We think not. Steve's Honda 300 passed the "tree test" before and after installing the kit, and the results were basically identical.

"What kind of engine mods could possibly work to get more low end power? I'm not to familiar with this stuff so say it in as understandably terms as possible."

Basically, more cubic inches and/or more compression.

1. Low cost - low gain: You can replace the cylinder base gasket with a zero-thickness sealant to raise the compression, but the gain is small for the amount of work required.

2. Moderate Cost - Low Gain: You can replace the piston with a high-compression piston to get even more compression, but here again, the again is small for the cost and amount of work required.
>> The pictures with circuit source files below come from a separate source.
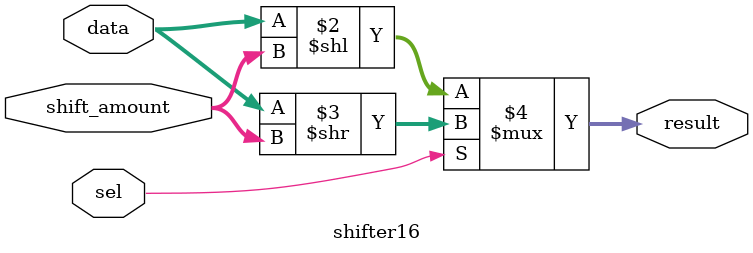
<source format=v>
`timescale 1ns / 1ps

module shifter16(
	input [15:0] data, 
    input [15:0] shift_amount, 
    input sel, //0 to the left
    output [15:0] result
    );

    assign result = (sel == 0) ? ( data << shift_amount )  : (data >> shift_amount );
endmodule

</source>
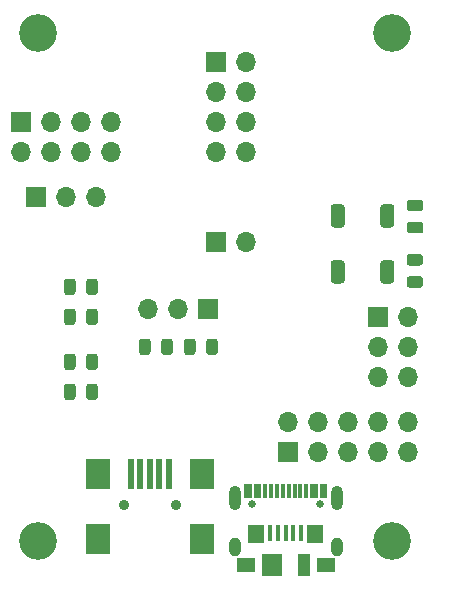
<source format=gbr>
G04 #@! TF.GenerationSoftware,KiCad,Pcbnew,(5.1.7)-1*
G04 #@! TF.CreationDate,2020-12-20T16:40:33+01:00*
G04 #@! TF.ProjectId,uart_flash_pcb,75617274-5f66-46c6-9173-685f7063622e,rev?*
G04 #@! TF.SameCoordinates,Original*
G04 #@! TF.FileFunction,Soldermask,Top*
G04 #@! TF.FilePolarity,Negative*
%FSLAX46Y46*%
G04 Gerber Fmt 4.6, Leading zero omitted, Abs format (unit mm)*
G04 Created by KiCad (PCBNEW (5.1.7)-1) date 2020-12-20 16:40:33*
%MOMM*%
%LPD*%
G01*
G04 APERTURE LIST*
%ADD10R,0.300000X1.150000*%
%ADD11C,0.650000*%
%ADD12O,1.000000X1.600000*%
%ADD13O,1.000000X2.100000*%
%ADD14C,0.900000*%
%ADD15R,0.500000X2.500000*%
%ADD16R,2.000000X2.500000*%
%ADD17O,1.700000X1.700000*%
%ADD18R,1.700000X1.700000*%
%ADD19R,1.000000X1.900000*%
%ADD20R,1.800000X1.900000*%
%ADD21R,1.650000X1.300000*%
%ADD22R,1.425000X1.550000*%
%ADD23R,0.450000X1.380000*%
%ADD24C,3.200000*%
G04 APERTURE END LIST*
D10*
X117850000Y-97330000D03*
X117050000Y-97330000D03*
X112250000Y-97330000D03*
X111450000Y-97330000D03*
X111150000Y-97330000D03*
X111950000Y-97330000D03*
X112750000Y-97330000D03*
X113250000Y-97330000D03*
X113750000Y-97330000D03*
X114250000Y-97330000D03*
X114750000Y-97330000D03*
X115250000Y-97330000D03*
X115750000Y-97330000D03*
X116250000Y-97330000D03*
X116750000Y-97330000D03*
X117550000Y-97330000D03*
D11*
X111610000Y-98395000D03*
X117390000Y-98395000D03*
D12*
X118820000Y-102075000D03*
X110180000Y-102075000D03*
D13*
X118820000Y-97895000D03*
X110180000Y-97895000D03*
D14*
X105200000Y-98500000D03*
X100800000Y-98500000D03*
D15*
X104600000Y-95900000D03*
X103800000Y-95900000D03*
X103000000Y-95900000D03*
X102200000Y-95900000D03*
X101400000Y-95900000D03*
D16*
X107400000Y-95900000D03*
X98600000Y-95900000D03*
X107400000Y-101400000D03*
X98600000Y-101400000D03*
D17*
X99695000Y-68580000D03*
X99695000Y-66040000D03*
X97155000Y-68580000D03*
X97155000Y-66040000D03*
X94615000Y-68580000D03*
X94615000Y-66040000D03*
X92075000Y-68580000D03*
D18*
X92075000Y-66040000D03*
D17*
X111125000Y-68580000D03*
X108585000Y-68580000D03*
X111125000Y-66040000D03*
X108585000Y-66040000D03*
X111125000Y-63500000D03*
X108585000Y-63500000D03*
X111125000Y-60960000D03*
D18*
X108585000Y-60960000D03*
G36*
G01*
X123700000Y-73300000D02*
X123700000Y-74700000D01*
G75*
G02*
X123400000Y-75000000I-300000J0D01*
G01*
X122800000Y-75000000D01*
G75*
G02*
X122500000Y-74700000I0J300000D01*
G01*
X122500000Y-73300000D01*
G75*
G02*
X122800000Y-73000000I300000J0D01*
G01*
X123400000Y-73000000D01*
G75*
G02*
X123700000Y-73300000I0J-300000D01*
G01*
G37*
G36*
G01*
X119500000Y-73300000D02*
X119500000Y-74700000D01*
G75*
G02*
X119200000Y-75000000I-300000J0D01*
G01*
X118600000Y-75000000D01*
G75*
G02*
X118300000Y-74700000I0J300000D01*
G01*
X118300000Y-73300000D01*
G75*
G02*
X118600000Y-73000000I300000J0D01*
G01*
X119200000Y-73000000D01*
G75*
G02*
X119500000Y-73300000I0J-300000D01*
G01*
G37*
G36*
G01*
X123700000Y-78040000D02*
X123700000Y-79440000D01*
G75*
G02*
X123400000Y-79740000I-300000J0D01*
G01*
X122800000Y-79740000D01*
G75*
G02*
X122500000Y-79440000I0J300000D01*
G01*
X122500000Y-78040000D01*
G75*
G02*
X122800000Y-77740000I300000J0D01*
G01*
X123400000Y-77740000D01*
G75*
G02*
X123700000Y-78040000I0J-300000D01*
G01*
G37*
G36*
G01*
X119500000Y-78040000D02*
X119500000Y-79440000D01*
G75*
G02*
X119200000Y-79740000I-300000J0D01*
G01*
X118600000Y-79740000D01*
G75*
G02*
X118300000Y-79440000I0J300000D01*
G01*
X118300000Y-78040000D01*
G75*
G02*
X118600000Y-77740000I300000J0D01*
G01*
X119200000Y-77740000D01*
G75*
G02*
X119500000Y-78040000I0J-300000D01*
G01*
G37*
D17*
X102870000Y-81915000D03*
X105410000Y-81915000D03*
D18*
X107950000Y-81915000D03*
D17*
X98425000Y-72390000D03*
X95885000Y-72390000D03*
D18*
X93345000Y-72390000D03*
D17*
X124825000Y-87630000D03*
X122285000Y-87630000D03*
X124825000Y-85090000D03*
X122285000Y-85090000D03*
X124825000Y-82550000D03*
D18*
X122285000Y-82550000D03*
D19*
X116050000Y-103540000D03*
D20*
X113350000Y-103540000D03*
D21*
X117875000Y-103540000D03*
X111125000Y-103540000D03*
D22*
X116987500Y-100965000D03*
X112012500Y-100965000D03*
D23*
X115800000Y-100880000D03*
X115150000Y-100880000D03*
X114500000Y-100880000D03*
X113850000Y-100880000D03*
X113200000Y-100880000D03*
D17*
X124825000Y-91440000D03*
X124825000Y-93980000D03*
X122285000Y-91440000D03*
X122285000Y-93980000D03*
X119745000Y-91440000D03*
X119745000Y-93980000D03*
X117205000Y-91440000D03*
X117205000Y-93980000D03*
X114665000Y-91440000D03*
D18*
X114665000Y-93980000D03*
D17*
X111125000Y-76200000D03*
D18*
X108585000Y-76200000D03*
D24*
X93500000Y-101500000D03*
X123500000Y-101500000D03*
X123500000Y-58500000D03*
X93500000Y-58500000D03*
G36*
G01*
X124973750Y-79110000D02*
X125886250Y-79110000D01*
G75*
G02*
X126130000Y-79353750I0J-243750D01*
G01*
X126130000Y-79841250D01*
G75*
G02*
X125886250Y-80085000I-243750J0D01*
G01*
X124973750Y-80085000D01*
G75*
G02*
X124730000Y-79841250I0J243750D01*
G01*
X124730000Y-79353750D01*
G75*
G02*
X124973750Y-79110000I243750J0D01*
G01*
G37*
G36*
G01*
X124973750Y-77235000D02*
X125886250Y-77235000D01*
G75*
G02*
X126130000Y-77478750I0J-243750D01*
G01*
X126130000Y-77966250D01*
G75*
G02*
X125886250Y-78210000I-243750J0D01*
G01*
X124973750Y-78210000D01*
G75*
G02*
X124730000Y-77966250I0J243750D01*
G01*
X124730000Y-77478750D01*
G75*
G02*
X124973750Y-77235000I243750J0D01*
G01*
G37*
G36*
G01*
X125003750Y-74515000D02*
X125916250Y-74515000D01*
G75*
G02*
X126160000Y-74758750I0J-243750D01*
G01*
X126160000Y-75246250D01*
G75*
G02*
X125916250Y-75490000I-243750J0D01*
G01*
X125003750Y-75490000D01*
G75*
G02*
X124760000Y-75246250I0J243750D01*
G01*
X124760000Y-74758750D01*
G75*
G02*
X125003750Y-74515000I243750J0D01*
G01*
G37*
G36*
G01*
X125003750Y-72640000D02*
X125916250Y-72640000D01*
G75*
G02*
X126160000Y-72883750I0J-243750D01*
G01*
X126160000Y-73371250D01*
G75*
G02*
X125916250Y-73615000I-243750J0D01*
G01*
X125003750Y-73615000D01*
G75*
G02*
X124760000Y-73371250I0J243750D01*
G01*
X124760000Y-72883750D01*
G75*
G02*
X125003750Y-72640000I243750J0D01*
G01*
G37*
G36*
G01*
X106865000Y-84633750D02*
X106865000Y-85546250D01*
G75*
G02*
X106621250Y-85790000I-243750J0D01*
G01*
X106133750Y-85790000D01*
G75*
G02*
X105890000Y-85546250I0J243750D01*
G01*
X105890000Y-84633750D01*
G75*
G02*
X106133750Y-84390000I243750J0D01*
G01*
X106621250Y-84390000D01*
G75*
G02*
X106865000Y-84633750I0J-243750D01*
G01*
G37*
G36*
G01*
X108740000Y-84633750D02*
X108740000Y-85546250D01*
G75*
G02*
X108496250Y-85790000I-243750J0D01*
G01*
X108008750Y-85790000D01*
G75*
G02*
X107765000Y-85546250I0J243750D01*
G01*
X107765000Y-84633750D01*
G75*
G02*
X108008750Y-84390000I243750J0D01*
G01*
X108496250Y-84390000D01*
G75*
G02*
X108740000Y-84633750I0J-243750D01*
G01*
G37*
G36*
G01*
X97605000Y-83006250D02*
X97605000Y-82093750D01*
G75*
G02*
X97848750Y-81850000I243750J0D01*
G01*
X98336250Y-81850000D01*
G75*
G02*
X98580000Y-82093750I0J-243750D01*
G01*
X98580000Y-83006250D01*
G75*
G02*
X98336250Y-83250000I-243750J0D01*
G01*
X97848750Y-83250000D01*
G75*
G02*
X97605000Y-83006250I0J243750D01*
G01*
G37*
G36*
G01*
X95730000Y-83006250D02*
X95730000Y-82093750D01*
G75*
G02*
X95973750Y-81850000I243750J0D01*
G01*
X96461250Y-81850000D01*
G75*
G02*
X96705000Y-82093750I0J-243750D01*
G01*
X96705000Y-83006250D01*
G75*
G02*
X96461250Y-83250000I-243750J0D01*
G01*
X95973750Y-83250000D01*
G75*
G02*
X95730000Y-83006250I0J243750D01*
G01*
G37*
G36*
G01*
X97605000Y-89356250D02*
X97605000Y-88443750D01*
G75*
G02*
X97848750Y-88200000I243750J0D01*
G01*
X98336250Y-88200000D01*
G75*
G02*
X98580000Y-88443750I0J-243750D01*
G01*
X98580000Y-89356250D01*
G75*
G02*
X98336250Y-89600000I-243750J0D01*
G01*
X97848750Y-89600000D01*
G75*
G02*
X97605000Y-89356250I0J243750D01*
G01*
G37*
G36*
G01*
X95730000Y-89356250D02*
X95730000Y-88443750D01*
G75*
G02*
X95973750Y-88200000I243750J0D01*
G01*
X96461250Y-88200000D01*
G75*
G02*
X96705000Y-88443750I0J-243750D01*
G01*
X96705000Y-89356250D01*
G75*
G02*
X96461250Y-89600000I-243750J0D01*
G01*
X95973750Y-89600000D01*
G75*
G02*
X95730000Y-89356250I0J243750D01*
G01*
G37*
G36*
G01*
X97605000Y-86816250D02*
X97605000Y-85903750D01*
G75*
G02*
X97848750Y-85660000I243750J0D01*
G01*
X98336250Y-85660000D01*
G75*
G02*
X98580000Y-85903750I0J-243750D01*
G01*
X98580000Y-86816250D01*
G75*
G02*
X98336250Y-87060000I-243750J0D01*
G01*
X97848750Y-87060000D01*
G75*
G02*
X97605000Y-86816250I0J243750D01*
G01*
G37*
G36*
G01*
X95730000Y-86816250D02*
X95730000Y-85903750D01*
G75*
G02*
X95973750Y-85660000I243750J0D01*
G01*
X96461250Y-85660000D01*
G75*
G02*
X96705000Y-85903750I0J-243750D01*
G01*
X96705000Y-86816250D01*
G75*
G02*
X96461250Y-87060000I-243750J0D01*
G01*
X95973750Y-87060000D01*
G75*
G02*
X95730000Y-86816250I0J243750D01*
G01*
G37*
G36*
G01*
X103055000Y-84633750D02*
X103055000Y-85546250D01*
G75*
G02*
X102811250Y-85790000I-243750J0D01*
G01*
X102323750Y-85790000D01*
G75*
G02*
X102080000Y-85546250I0J243750D01*
G01*
X102080000Y-84633750D01*
G75*
G02*
X102323750Y-84390000I243750J0D01*
G01*
X102811250Y-84390000D01*
G75*
G02*
X103055000Y-84633750I0J-243750D01*
G01*
G37*
G36*
G01*
X104930000Y-84633750D02*
X104930000Y-85546250D01*
G75*
G02*
X104686250Y-85790000I-243750J0D01*
G01*
X104198750Y-85790000D01*
G75*
G02*
X103955000Y-85546250I0J243750D01*
G01*
X103955000Y-84633750D01*
G75*
G02*
X104198750Y-84390000I243750J0D01*
G01*
X104686250Y-84390000D01*
G75*
G02*
X104930000Y-84633750I0J-243750D01*
G01*
G37*
G36*
G01*
X97605000Y-80466250D02*
X97605000Y-79553750D01*
G75*
G02*
X97848750Y-79310000I243750J0D01*
G01*
X98336250Y-79310000D01*
G75*
G02*
X98580000Y-79553750I0J-243750D01*
G01*
X98580000Y-80466250D01*
G75*
G02*
X98336250Y-80710000I-243750J0D01*
G01*
X97848750Y-80710000D01*
G75*
G02*
X97605000Y-80466250I0J243750D01*
G01*
G37*
G36*
G01*
X95730000Y-80466250D02*
X95730000Y-79553750D01*
G75*
G02*
X95973750Y-79310000I243750J0D01*
G01*
X96461250Y-79310000D01*
G75*
G02*
X96705000Y-79553750I0J-243750D01*
G01*
X96705000Y-80466250D01*
G75*
G02*
X96461250Y-80710000I-243750J0D01*
G01*
X95973750Y-80710000D01*
G75*
G02*
X95730000Y-80466250I0J243750D01*
G01*
G37*
M02*

</source>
3. High Cost - High Gain: You an install a Big Bore Kit to enlarge the engine and raise the compression at the same time. Because of their outstanding reputation for quality and service (they've been in business for over 30 years), I chose the Powroll 313cc kit, but others are available. Total cost for the kit and the required machine shop work will be close to $400, and you still have to provide the labor for top-end (head, cylinder, and piston) disassembly and reassemble, but the results speak for themselves. With the stock carb and stock exhaust pipe, my 300 (now 313) feels like a typical 400cc machine. It will accelerate side by side with a stock Honda 450, up to about 35 mph.